**WHAT IS EXPECTED:** Print the records below exactly, leaving out nothing.
>>>>
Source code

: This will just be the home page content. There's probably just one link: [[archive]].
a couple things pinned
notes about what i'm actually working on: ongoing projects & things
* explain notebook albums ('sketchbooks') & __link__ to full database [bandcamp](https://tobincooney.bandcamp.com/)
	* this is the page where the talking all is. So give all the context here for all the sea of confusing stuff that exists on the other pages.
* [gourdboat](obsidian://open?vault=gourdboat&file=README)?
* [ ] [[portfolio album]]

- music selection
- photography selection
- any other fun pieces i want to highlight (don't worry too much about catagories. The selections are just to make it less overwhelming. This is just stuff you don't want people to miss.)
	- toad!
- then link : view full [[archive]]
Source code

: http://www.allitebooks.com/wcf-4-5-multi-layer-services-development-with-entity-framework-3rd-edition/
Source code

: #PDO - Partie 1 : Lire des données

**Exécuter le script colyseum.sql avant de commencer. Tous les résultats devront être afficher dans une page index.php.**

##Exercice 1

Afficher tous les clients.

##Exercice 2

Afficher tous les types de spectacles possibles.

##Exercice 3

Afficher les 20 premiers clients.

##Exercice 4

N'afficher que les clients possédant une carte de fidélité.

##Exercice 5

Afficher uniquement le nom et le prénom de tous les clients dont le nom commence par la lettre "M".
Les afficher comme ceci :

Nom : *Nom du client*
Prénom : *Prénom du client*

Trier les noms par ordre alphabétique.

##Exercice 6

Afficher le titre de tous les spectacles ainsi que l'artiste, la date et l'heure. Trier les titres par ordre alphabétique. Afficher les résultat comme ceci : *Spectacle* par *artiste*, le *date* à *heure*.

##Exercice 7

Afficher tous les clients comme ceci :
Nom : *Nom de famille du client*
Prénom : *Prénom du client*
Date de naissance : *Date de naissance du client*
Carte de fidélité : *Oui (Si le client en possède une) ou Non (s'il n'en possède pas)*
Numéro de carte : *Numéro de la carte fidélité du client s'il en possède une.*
<<<<
**ANSWER TO THE PROBLEM:**
Source code

: This will just be the home page content. There's probably just one link: [[archive]].
a couple things pinned
notes about what i'm actually working on: ongoing projects & things
* explain notebook albums ('sketchbooks') & __link__ to full database [bandcamp](https://tobincooney.bandcamp.com/)
	* this is the page where the talking all is. So give all the context here for all the sea of confusing stuff that exists on the other pages.
* [gourdboat](obsidian://open?vault=gourdboat&file=README)?
* [ ] [[portfolio album]]

- music selection
- photography selection
- any other fun pieces i want to highlight (don't worry too much about catagories. The selections are just to make it less overwhelming. This is just stuff you don't want people to miss.)
	- toad!
- then link : view full [[archive]]
Source code

: http://www.allitebooks.com/wcf-4-5-multi-layer-services-development-with-entity-framework-3rd-edition/
Source code

: #PDO - Partie 1 : Lire des données

**Exécuter le script colyseum.sql avant de commencer. Tous les résultats devront être afficher dans une page index.php.**

##Exercice 1

Afficher tous les clients.

##Exercice 2

Afficher tous les types de spectacles possibles.

##Exercice 3

Afficher les 20 premiers clients.

##Exercice 4

N'afficher que les clients possédant une carte de fidélité.

##Exercice 5

Afficher uniquement le nom et le prénom de tous les clients dont le nom commence par la lettre "M".
Les afficher comme ceci :

Nom : *Nom du client*
Prénom : *Prénom du client*

Trier les noms par ordre alphabétique.

##Exercice 6

Afficher le titre de tous les spectacles ainsi que l'artiste, la date et l'heure. Trier les titres par ordre alphabétique. Afficher les résultat comme ceci : *Spectacle* par *artiste*, le *date* à *heure*.

##Exercice 7

Afficher tous les clients comme ceci :
Nom : *Nom de famille du client*
Prénom : *Prénom du client*
Date de naissance : *Date de naissance du client*
Carte de fidélité : *Oui (Si le client en possède une) ou Non (s'il n'en possède pas)*
Numéro de carte : *Numéro de la carte fidélité du client s'il en possède une.*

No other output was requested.